Stephanie Thomson, who is taking an e-learning course from a German university, wrote in the Guardian that she wished to go back to higher education (HE) but was concerned about how she could fund this.
Therefore, she engaged in online learning while keeping her day-job, enabling her to continue her academic pursuits without returning to "a life of Pot Noodles" and "penny-pinching as an undergraduate".
The student explained that online training enables her to study a worthwhile course at times that are convenient to her and in the comfort of her own home.
Ms Thomson pointed out she is not the only person in the UK who is a part of the digital learning revolution, highlighting data from the Higher Education Statistics Agency's Student Record, which revealed 10.9 per cent of all attendees of the UK's HE institutions from 2010 to 2011 were 'distance learners', or a total of 271,445 individuals.
Furthermore, 22.4 per cent of those studying outside the UK during this timeframe were doing so at a distance.

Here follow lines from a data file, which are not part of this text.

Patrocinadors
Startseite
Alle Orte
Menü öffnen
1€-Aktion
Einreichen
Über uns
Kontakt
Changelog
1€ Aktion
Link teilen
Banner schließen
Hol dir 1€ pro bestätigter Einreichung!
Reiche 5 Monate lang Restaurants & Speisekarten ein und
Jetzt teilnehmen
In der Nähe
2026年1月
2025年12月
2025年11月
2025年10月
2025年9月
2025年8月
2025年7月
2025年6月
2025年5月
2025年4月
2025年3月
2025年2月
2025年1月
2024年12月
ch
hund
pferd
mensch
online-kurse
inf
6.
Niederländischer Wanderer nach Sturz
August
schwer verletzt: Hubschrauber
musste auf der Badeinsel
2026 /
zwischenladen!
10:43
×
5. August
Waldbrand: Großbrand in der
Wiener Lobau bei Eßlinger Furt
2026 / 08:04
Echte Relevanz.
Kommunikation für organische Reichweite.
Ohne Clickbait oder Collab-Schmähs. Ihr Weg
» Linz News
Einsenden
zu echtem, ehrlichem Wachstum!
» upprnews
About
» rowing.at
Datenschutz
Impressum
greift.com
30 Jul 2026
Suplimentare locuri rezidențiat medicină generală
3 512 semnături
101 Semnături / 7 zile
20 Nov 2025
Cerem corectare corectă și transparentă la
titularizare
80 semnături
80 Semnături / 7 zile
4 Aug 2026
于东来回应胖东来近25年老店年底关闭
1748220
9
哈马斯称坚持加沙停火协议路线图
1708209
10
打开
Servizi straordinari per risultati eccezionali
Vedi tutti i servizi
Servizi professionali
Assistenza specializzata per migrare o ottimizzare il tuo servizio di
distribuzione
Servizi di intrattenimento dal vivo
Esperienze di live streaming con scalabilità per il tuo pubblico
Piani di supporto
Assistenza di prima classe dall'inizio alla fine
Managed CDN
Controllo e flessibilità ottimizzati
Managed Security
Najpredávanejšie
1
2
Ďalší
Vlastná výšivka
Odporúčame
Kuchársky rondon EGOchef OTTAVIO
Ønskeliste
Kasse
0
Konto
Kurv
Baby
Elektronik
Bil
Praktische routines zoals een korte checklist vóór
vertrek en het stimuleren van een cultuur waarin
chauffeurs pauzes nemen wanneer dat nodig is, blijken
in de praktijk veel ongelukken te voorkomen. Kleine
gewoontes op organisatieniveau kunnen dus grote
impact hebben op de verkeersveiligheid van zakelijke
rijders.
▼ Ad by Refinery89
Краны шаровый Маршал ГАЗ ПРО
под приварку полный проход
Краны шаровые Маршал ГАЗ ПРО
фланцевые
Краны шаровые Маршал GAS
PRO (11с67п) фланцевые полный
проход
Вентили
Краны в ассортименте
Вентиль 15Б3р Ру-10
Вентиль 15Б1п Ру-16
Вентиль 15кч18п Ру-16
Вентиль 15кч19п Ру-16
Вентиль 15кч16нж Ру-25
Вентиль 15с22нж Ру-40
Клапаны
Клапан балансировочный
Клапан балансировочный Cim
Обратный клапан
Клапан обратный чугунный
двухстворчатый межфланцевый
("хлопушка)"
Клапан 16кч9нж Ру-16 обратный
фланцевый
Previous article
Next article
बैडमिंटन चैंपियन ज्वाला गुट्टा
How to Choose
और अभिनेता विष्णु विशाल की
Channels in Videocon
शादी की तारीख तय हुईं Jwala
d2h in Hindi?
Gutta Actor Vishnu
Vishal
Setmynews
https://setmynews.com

Ms Thomson predicted that this proportion could have risen since these figures were released, highlighting jumps in tuition fees and an overall decline in the number of university applications as reasons for this trend.
An escalating proportion of professionals are taking part in online training to update their skills, she added.
"Education isn't just about doing a traditional bachelor's degree: it's a lifelong journey," the student wrote.
"Distance learning makes that journey more accessible and very rewarding," she stated.
People with family and work commitments or financial concerns about the cost of returning to university could benefit through online learning, Ms Thomson suggested.
It could enable them to broaden their job opportunities, as well as quench their "thirst for knowledge", she argued.